Like a sleep-walker, I went through the proper actions. I
packed, I got on the plane, and I went through a chaperone's
checklists: Do I have supplies for the small emergencies all
students have? Do I have sunblock? Do I have bug repellant?
Have I packed light enough? Then I was occupied with the next
set of concerns: Does everyone have their passports? Boarding
pass? Bag?

I found myself in the bus going to Toledo and Tubodville (our
village), and the power of the landscape hit me. While the
students around me passed out, I just sat back and soaked in the
beauty of the mountains, the breeze coming off the sea, the
glimpses of terraced fields and the beds of brilliant tropical
flowers. Then like lazy trains, the water buffalos began to
cross the road--stopping our bus without the slightest sense of
a schedule. And I began to relax. I was off the treadmill. The
clock was not ruling my life. I was on vacation. When I went
on the first tour of the afternoon in Toledo, I enjoyed the
familiar feeling of warmth--warmth from the sun, warmth of the
smiles and the sound of the Spanish dialect spoken in Cebu
trilling around me. By the time I was enjoying a tour of the
local mansion of the former mayor of Toledo, the power of
history in this place--written in the art collection in the
dining room, the contrast between the whitewashed colored bricks
of the elite haciendas, and the barely standing huts of many of
the poorer people in town--emerged like the colors of a vivid
mosaic. Only then did it hit me--I was going to be doing
something positive for the people at the bottom of this society,
something beyond going to the local cathedral and praying for
them to have better luck in heaven or maybe in the next life.
Suddenly, the sun was a burning disc on the horizon, and we were
on a jagged dirt road in the twilight, going to Tubodville.

We got out of our vans, and the wave hit us; wave after wave of
children, smiling, taking our hands, pressing our wrists to
their foreheads in thanks. Shocked out of my complacent
reverie, I was borne along on a festive, triumphant wash of
spiritual grace. We were treated to a dance performance.

____________

◆ **TASKS AND EXERCISES**:
1 – According to the account of the trip to Tubodville, what stopped the bus on the road to Toledo and Tubodville?
2 – Continue the account of the trip to Tubodville, beginning immediately after its final sentence.

◆ **Stored records**:
____________

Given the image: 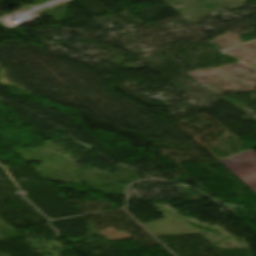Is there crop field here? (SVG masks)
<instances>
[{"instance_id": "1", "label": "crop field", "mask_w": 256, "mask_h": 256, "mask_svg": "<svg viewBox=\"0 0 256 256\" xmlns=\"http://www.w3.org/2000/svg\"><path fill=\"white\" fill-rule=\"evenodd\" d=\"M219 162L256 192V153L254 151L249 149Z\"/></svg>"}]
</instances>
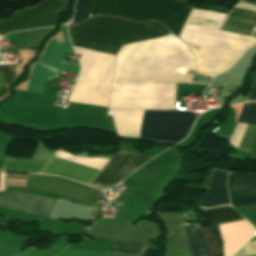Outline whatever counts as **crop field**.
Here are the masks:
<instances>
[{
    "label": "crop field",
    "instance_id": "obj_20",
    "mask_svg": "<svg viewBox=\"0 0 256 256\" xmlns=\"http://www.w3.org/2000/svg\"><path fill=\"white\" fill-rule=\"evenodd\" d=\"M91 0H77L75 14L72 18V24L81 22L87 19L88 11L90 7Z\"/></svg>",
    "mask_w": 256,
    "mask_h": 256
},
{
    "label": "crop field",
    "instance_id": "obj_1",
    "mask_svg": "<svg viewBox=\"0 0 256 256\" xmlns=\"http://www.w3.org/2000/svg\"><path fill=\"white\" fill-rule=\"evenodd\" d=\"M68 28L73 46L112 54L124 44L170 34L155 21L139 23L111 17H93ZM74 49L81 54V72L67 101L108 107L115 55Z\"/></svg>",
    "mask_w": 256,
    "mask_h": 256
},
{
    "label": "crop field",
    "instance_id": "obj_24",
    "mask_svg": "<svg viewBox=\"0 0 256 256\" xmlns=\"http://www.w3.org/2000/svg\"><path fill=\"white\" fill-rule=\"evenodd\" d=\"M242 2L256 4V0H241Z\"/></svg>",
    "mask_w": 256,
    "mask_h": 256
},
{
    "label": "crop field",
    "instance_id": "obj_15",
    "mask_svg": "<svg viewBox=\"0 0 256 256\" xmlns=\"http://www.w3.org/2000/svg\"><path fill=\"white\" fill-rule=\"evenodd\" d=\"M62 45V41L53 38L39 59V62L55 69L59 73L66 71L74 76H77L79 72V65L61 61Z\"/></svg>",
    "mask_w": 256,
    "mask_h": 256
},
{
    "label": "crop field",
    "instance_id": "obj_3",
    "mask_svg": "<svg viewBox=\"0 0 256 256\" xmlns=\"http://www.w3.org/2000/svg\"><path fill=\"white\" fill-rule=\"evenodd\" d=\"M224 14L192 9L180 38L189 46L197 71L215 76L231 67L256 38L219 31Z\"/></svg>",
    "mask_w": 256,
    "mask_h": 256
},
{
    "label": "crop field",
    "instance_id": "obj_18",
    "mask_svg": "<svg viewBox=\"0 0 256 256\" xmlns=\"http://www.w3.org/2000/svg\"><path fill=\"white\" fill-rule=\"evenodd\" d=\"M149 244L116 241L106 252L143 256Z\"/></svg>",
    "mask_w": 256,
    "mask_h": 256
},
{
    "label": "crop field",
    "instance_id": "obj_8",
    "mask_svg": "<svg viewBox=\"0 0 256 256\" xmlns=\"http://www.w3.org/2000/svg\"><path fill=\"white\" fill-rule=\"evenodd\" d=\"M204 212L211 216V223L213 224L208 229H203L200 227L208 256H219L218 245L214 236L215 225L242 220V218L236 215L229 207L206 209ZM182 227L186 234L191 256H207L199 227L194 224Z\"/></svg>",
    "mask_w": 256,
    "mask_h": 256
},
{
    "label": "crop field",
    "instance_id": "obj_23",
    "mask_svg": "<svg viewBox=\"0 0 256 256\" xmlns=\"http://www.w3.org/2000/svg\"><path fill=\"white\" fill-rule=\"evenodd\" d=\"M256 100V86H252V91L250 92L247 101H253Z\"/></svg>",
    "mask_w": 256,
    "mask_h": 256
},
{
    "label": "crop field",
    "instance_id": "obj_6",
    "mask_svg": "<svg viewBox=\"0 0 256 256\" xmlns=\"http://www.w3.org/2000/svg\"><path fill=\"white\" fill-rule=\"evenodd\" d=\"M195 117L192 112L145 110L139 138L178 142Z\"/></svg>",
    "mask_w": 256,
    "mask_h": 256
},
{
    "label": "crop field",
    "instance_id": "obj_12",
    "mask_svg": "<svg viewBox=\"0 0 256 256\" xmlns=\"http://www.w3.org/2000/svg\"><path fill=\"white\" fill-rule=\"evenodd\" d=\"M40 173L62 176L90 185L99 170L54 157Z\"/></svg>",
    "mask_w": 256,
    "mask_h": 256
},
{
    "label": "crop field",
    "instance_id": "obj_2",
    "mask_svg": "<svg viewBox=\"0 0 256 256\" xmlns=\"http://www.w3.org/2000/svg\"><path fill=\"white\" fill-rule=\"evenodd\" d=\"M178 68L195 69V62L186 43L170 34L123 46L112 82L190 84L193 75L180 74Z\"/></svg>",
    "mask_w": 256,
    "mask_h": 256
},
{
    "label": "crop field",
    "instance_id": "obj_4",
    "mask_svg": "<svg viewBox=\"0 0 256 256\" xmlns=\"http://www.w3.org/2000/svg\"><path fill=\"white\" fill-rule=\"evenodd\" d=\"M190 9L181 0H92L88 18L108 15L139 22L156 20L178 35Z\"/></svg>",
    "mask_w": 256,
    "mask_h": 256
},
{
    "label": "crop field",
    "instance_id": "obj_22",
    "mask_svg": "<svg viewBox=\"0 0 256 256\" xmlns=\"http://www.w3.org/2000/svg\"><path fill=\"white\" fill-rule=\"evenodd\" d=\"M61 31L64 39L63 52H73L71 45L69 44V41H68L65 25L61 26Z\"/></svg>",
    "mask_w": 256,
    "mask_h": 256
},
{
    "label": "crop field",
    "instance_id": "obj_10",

____________

◆ **EXPECTED RESULTS**:
1 – Water buffalos crossing the road stopped the bus.

2 –
Everyone was ready to greet us. My exhaustion eased. I felt
light. I suddenly realized that these people did not need us
nearly as much as we needed them. To my great pride and
delight, the students from IBSH realized this great truth along
with me. As each student thanked the village for giving us part
of their life and warmth, as we moved from eating a great dinner
to having a wild dance party in the rain, my soul soared. We
worked hard in the next week to build houses in Tubodville. In
return we received love, compassion, acceptance and total open
gratitude. This feeling put us all on a high--that most
wonderfully natural of highs--the feeling of truly connecting
with others. That was the gift the villagers of Tubodville gave
us, a gift that will be with me for the rest of my life. Our
group of twenty five juniors from IBSH learned about culture,
history, the gap between rich and poor, the conditions of life
in a world without many material possessions, where everyone
must labor hard to survive. But the most important lesson of all
was the great underlying reality: so easily obscured, hidden
under assumptions, easy judgments, and distance--cultural,
linguistic, or political: We are one planet. We are one people.
We are humanity.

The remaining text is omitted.